The complaints also allege pharmacists in some cases fulfilled or that nurses helped administered the drugs.

But attorneys have raised concerns that might have not happened in every case.

“There's been some suggestion that the override was used in this case. That's to be used in emergency situation. An elective removal of life support is not an emergent situation. But by doing that, it allows the physician — in ordering the nurse to do that — to bypass the pharmacy. And the question is, were those being reviewed by pharmacists who came in later?” Attorney David Shroyer told 10 Investigates Wednesday.

Among the additional policy changes, 10 Investigates has learned, include a new escalation policy for increases in pain medication dosing and a new approval process for the use of pain medications at high doses in “like situations.”

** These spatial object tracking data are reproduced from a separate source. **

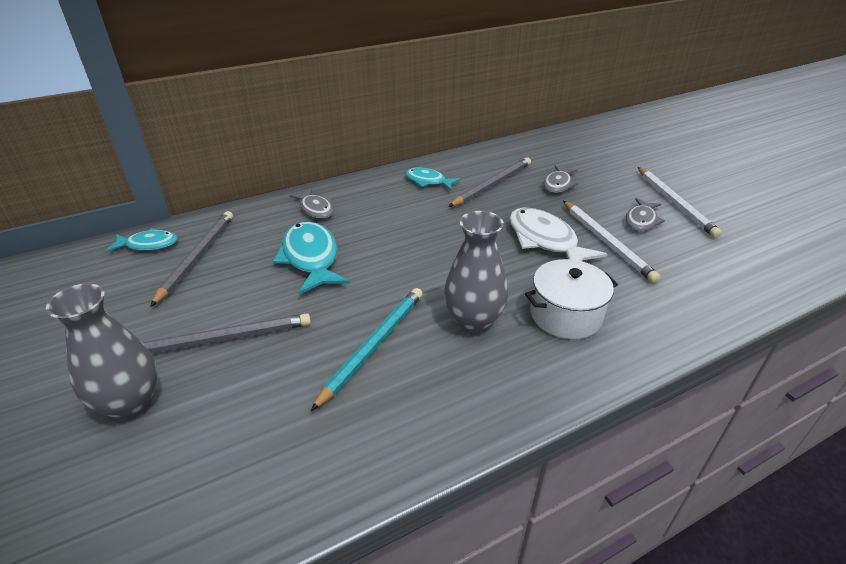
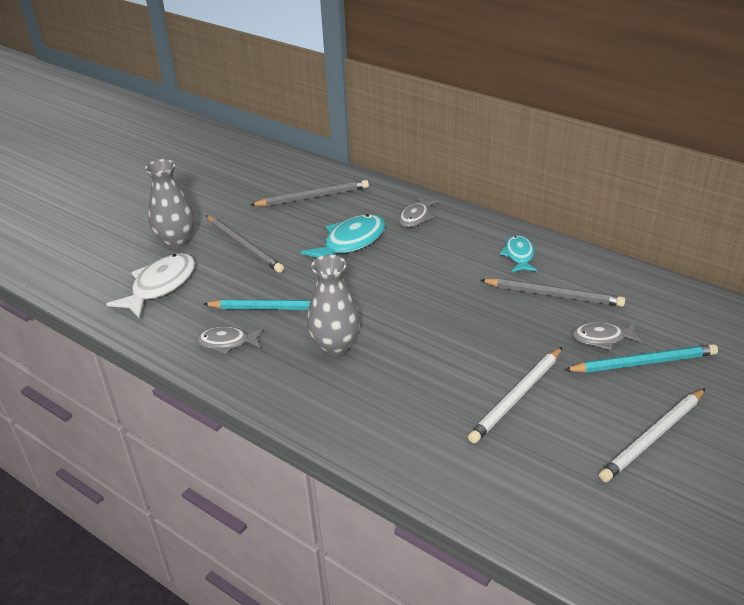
camera: 65 degrees right, 0 degrees up
(149, 244) = (311, 172): turquoise fish -> none
(545, 240) = (483, 355): white fish -> white fish (160, 286)
(565, 315) = (379, 394): white pot -> none
(594, 179) = (643, 362): none -> turquoise pencil
(641, 220) = (585, 415): grey fish -> grey fish (227, 342)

The hospital has not defined what “like situations” are.

Several questions remain about what the hospital knew and when it knew it.

A hospital spokeswoman has said that it first became aware of an allegation regarding patient care in late October and received additional information in late November and took prompt action. Husel has been fired from his position as an intensive care anesthesiologist and 20 caregivers — including 14 nurses and 6 pharmacists — were removed from patient care.

Husel and his attorneys have declined to comment.

Mount Carmel CEO and President Ed Lamb has apologized to patient families and acknowledged that “the processes in place were not sufficient to prevent these actions from happening,” he said in a video statement that was released to the public Jan. 14.

But in a separate video aimed directly at Mount Carmel’s 11,000 employees, Lamb appeared to offer comfort to employees while also laying blame.

“As you can imagine, the tragic news has caused many tears and anguish throughout our Mount Carmel family. The physician’s actions were unacceptable and inconsistent with our mission and values,” Lamb said in the video obtained exclusively by 10 Investigates. “Sadly, our investigation revealed that some of our colleagues did not meet our standard of care. The actions that created this tragedy were instigated by this physician and carried out by a small number of people who made poor decisions. They ignored the safe guards we have in place.”

Lamb went on to thank the whistleblower employee who came forward.

“To the colleague who had the courage who had the courage to speak up and make a voice report, thank you for doing the right thing,” Lamb said.